◆ Exercise prompt
Substitute "species name" for "scientific name" throughout the entries below, and reproduce every line otherwise unchanged.
----- Task inputs -----
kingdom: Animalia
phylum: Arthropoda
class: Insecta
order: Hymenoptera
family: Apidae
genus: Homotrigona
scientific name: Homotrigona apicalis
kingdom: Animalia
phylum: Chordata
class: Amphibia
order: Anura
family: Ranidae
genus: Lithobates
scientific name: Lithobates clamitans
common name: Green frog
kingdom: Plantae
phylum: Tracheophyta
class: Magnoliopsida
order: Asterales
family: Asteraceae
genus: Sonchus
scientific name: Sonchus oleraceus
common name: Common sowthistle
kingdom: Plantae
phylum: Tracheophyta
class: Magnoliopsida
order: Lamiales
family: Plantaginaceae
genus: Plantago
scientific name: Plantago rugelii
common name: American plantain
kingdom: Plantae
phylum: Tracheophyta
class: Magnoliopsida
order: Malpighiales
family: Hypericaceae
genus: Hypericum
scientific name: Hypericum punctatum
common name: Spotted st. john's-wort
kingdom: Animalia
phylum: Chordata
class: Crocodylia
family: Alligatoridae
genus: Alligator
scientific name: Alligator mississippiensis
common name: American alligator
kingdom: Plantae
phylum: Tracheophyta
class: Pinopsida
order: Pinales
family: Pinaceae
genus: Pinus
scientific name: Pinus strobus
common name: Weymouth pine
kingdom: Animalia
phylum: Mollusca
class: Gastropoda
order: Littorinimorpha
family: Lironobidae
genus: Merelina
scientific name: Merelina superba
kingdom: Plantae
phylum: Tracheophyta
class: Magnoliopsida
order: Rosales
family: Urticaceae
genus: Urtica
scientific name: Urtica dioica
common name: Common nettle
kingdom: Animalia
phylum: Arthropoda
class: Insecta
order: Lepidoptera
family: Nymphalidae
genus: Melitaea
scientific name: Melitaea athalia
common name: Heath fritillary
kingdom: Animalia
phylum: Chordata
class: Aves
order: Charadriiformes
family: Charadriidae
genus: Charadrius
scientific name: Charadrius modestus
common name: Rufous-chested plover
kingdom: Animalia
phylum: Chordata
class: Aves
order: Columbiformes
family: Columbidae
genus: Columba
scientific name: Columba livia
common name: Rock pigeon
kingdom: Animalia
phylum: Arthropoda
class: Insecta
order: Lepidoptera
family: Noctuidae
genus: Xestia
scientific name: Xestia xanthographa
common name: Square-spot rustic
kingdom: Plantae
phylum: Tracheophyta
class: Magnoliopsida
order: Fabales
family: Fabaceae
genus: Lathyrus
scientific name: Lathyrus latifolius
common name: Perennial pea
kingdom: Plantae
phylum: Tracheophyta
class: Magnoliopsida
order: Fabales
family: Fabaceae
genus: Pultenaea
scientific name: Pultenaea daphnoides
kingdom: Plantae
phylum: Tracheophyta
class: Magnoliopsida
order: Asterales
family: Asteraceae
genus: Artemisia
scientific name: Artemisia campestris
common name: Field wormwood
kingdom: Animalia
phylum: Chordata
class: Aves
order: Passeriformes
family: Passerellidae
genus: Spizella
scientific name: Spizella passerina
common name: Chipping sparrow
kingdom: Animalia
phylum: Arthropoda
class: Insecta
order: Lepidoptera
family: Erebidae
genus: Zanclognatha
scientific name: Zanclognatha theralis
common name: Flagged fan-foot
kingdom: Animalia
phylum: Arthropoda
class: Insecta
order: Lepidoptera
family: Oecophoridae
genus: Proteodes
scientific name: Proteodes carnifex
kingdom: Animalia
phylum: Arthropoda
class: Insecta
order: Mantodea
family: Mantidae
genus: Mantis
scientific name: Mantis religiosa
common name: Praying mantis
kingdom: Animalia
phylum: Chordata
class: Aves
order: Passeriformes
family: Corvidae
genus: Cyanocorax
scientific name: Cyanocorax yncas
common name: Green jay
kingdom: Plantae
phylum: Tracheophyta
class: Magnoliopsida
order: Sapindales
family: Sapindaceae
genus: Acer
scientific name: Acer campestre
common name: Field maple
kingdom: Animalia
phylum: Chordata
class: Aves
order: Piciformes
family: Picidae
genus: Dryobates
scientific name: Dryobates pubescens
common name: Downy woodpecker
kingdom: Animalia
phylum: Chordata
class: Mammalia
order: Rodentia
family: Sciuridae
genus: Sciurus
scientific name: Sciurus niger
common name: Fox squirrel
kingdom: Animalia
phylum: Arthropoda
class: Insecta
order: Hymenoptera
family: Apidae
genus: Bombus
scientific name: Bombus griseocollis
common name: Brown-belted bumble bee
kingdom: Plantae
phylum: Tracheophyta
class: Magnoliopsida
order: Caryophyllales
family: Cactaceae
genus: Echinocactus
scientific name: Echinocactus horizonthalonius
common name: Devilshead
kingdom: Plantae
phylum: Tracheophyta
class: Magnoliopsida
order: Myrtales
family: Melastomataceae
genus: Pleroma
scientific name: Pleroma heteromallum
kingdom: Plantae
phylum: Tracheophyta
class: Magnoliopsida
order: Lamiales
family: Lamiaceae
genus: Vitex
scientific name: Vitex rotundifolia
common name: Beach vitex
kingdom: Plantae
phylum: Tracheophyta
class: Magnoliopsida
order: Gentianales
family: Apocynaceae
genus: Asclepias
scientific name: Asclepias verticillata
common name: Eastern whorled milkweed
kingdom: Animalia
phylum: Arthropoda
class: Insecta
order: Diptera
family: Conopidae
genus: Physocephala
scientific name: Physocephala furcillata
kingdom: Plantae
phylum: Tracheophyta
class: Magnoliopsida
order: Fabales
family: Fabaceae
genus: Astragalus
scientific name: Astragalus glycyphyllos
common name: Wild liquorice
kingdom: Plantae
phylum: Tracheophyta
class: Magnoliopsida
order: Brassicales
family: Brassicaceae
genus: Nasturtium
-----
◆ Answer for the task
kingdom: Animalia
phylum: Arthropoda
class: Insecta
order: Hymenoptera
family: Apidae
genus: Homotrigona
species name: Homotrigona apicalis
kingdom: Animalia
phylum: Chordata
class: Amphibia
order: Anura
family: Ranidae
genus: Lithobates
species name: Lithobates clamitans
common name: Green frog
kingdom: Plantae
phylum: Tracheophyta
class: Magnoliopsida
order: Asterales
family: Asteraceae
genus: Sonchus
species name: Sonchus oleraceus
common name: Common sowthistle
kingdom: Plantae
phylum: Tracheophyta
class: Magnoliopsida
order: Lamiales
family: Plantaginaceae
genus: Plantago
species name: Plantago rugelii
common name: American plantain
kingdom: Plantae
phylum: Tracheophyta
class: Magnoliopsida
order: Malpighiales
family: Hypericaceae
genus: Hypericum
species name: Hypericum punctatum
common name: Spotted st. john's-wort
kingdom: Animalia
phylum: Chordata
class: Crocodylia
family: Alligatoridae
genus: Alligator
species name: Alligator mississippiensis
common name: American alligator
kingdom: Plantae
phylum: Tracheophyta
class: Pinopsida
order: Pinales
family: Pinaceae
genus: Pinus
species name: Pinus strobus
common name: Weymouth pine
kingdom: Animalia
phylum: Mollusca
class: Gastropoda
order: Littorinimorpha
family: Lironobidae
genus: Merelina
species name: Merelina superba
kingdom: Plantae
phylum: Tracheophyta
class: Magnoliopsida
order: Rosales
family: Urticaceae
genus: Urtica
species name: Urtica dioica
common name: Common nettle
kingdom: Animalia
phylum: Arthropoda
class: Insecta
order: Lepidoptera
family: Nymphalidae
genus: Melitaea
species name: Melitaea athalia
common name: Heath fritillary
kingdom: Animalia
phylum: Chordata
class: Aves
order: Charadriiformes
family: Charadriidae
genus: Charadrius
species name: Charadrius modestus
common name: Rufous-chested plover
kingdom: Animalia
phylum: Chordata
class: Aves
order: Columbiformes
family: Columbidae
genus: Columba
species name: Columba livia
common name: Rock pigeon
kingdom: Animalia
phylum: Arthropoda
class: Insecta
order: Lepidoptera
family: Noctuidae
genus: Xestia
species name: Xestia xanthographa
common name: Square-spot rustic
kingdom: Plantae
phylum: Tracheophyta
class: Magnoliopsida
order: Fabales
family: Fabaceae
genus: Lathyrus
species name: Lathyrus latifolius
common name: Perennial pea
kingdom: Plantae
phylum: Tracheophyta
class: Magnoliopsida
order: Fabales
family: Fabaceae
genus: Pultenaea
species name: Pultenaea daphnoides
kingdom: Plantae
phylum: Tracheophyta
class: Magnoliopsida
order: Asterales
family: Asteraceae
genus: Artemisia
species name: Artemisia campestris
common name: Field wormwood
kingdom: Animalia
phylum: Chordata
class: Aves
order: Passeriformes
family: Passerellidae
genus: Spizella
species name: Spizella passerina
common name: Chipping sparrow
kingdom: Animalia
phylum: Arthropoda
class: Insecta
order: Lepidoptera
family: Erebidae
genus: Zanclognatha
species name: Zanclognatha theralis
common name: Flagged fan-foot
kingdom: Animalia
phylum: Arthropoda
class: Insecta
order: Lepidoptera
family: Oecophoridae
genus: Proteodes
species name: Proteodes carnifex
kingdom: Animalia
phylum: Arthropoda
class: Insecta
order: Mantodea
family: Mantidae
genus: Mantis
species name: Mantis religiosa
common name: Praying mantis
kingdom: Animalia
phylum: Chordata
class: Aves
order: Passeriformes
family: Corvidae
genus: Cyanocorax
species name: Cyanocorax yncas
common name: Green jay
kingdom: Plantae
phylum: Tracheophyta
class: Magnoliopsida
order: Sapindales
family: Sapindaceae
genus: Acer
species name: Acer campestre
common name: Field maple
kingdom: Animalia
phylum: Chordata
class: Aves
order: Piciformes
family: Picidae
genus: Dryobates
species name: Dryobates pubescens
common name: Downy woodpecker
kingdom: Animalia
phylum: Chordata
class: Mammalia
order: Rodentia
family: Sciuridae
genus: Sciurus
species name: Sciurus niger
common name: Fox squirrel
kingdom: Animalia
phylum: Arthropoda
class: Insecta
order: Hymenoptera
family: Apidae
genus: Bombus
species name: Bombus griseocollis
common name: Brown-belted bumble bee
kingdom: Plantae
phylum: Tracheophyta
class: Magnoliopsida
order: Caryophyllales
family: Cactaceae
genus: Echinocactus
species name: Echinocactus horizonthalonius
common name: Devilshead
kingdom: Plantae
phylum: Tracheophyta
class: Magnoliopsida
order: Myrtales
family: Melastomataceae
genus: Pleroma
species name: Pleroma heteromallum
kingdom: Plantae
phylum: Tracheophyta
class: Magnoliopsida
order: Lamiales
family: Lamiaceae
genus: Vitex
species name: Vitex rotundifolia
common name: Beach vitex
kingdom: Plantae
phylum: Tracheophyta
class: Magnoliopsida
order: Gentianales
family: Apocynaceae
genus: Asclepias
species name: Asclepias verticillata
common name: Eastern whorled milkweed
kingdom: Animalia
phylum: Arthropoda
class: Insecta
order: Diptera
family: Conopidae
genus: Physocephala
species name: Physocephala furcillata
kingdom: Plantae
phylum: Tracheophyta
class: Magnoliopsida
order: Fabales
family: Fabaceae
genus: Astragalus
species name: Astragalus glycyphyllos
common name: Wild liquorice
kingdom: Plantae
phylum: Tracheophyta
class: Magnoliopsida
order: Brassicales
family: Brassicaceae
genus: Nasturtium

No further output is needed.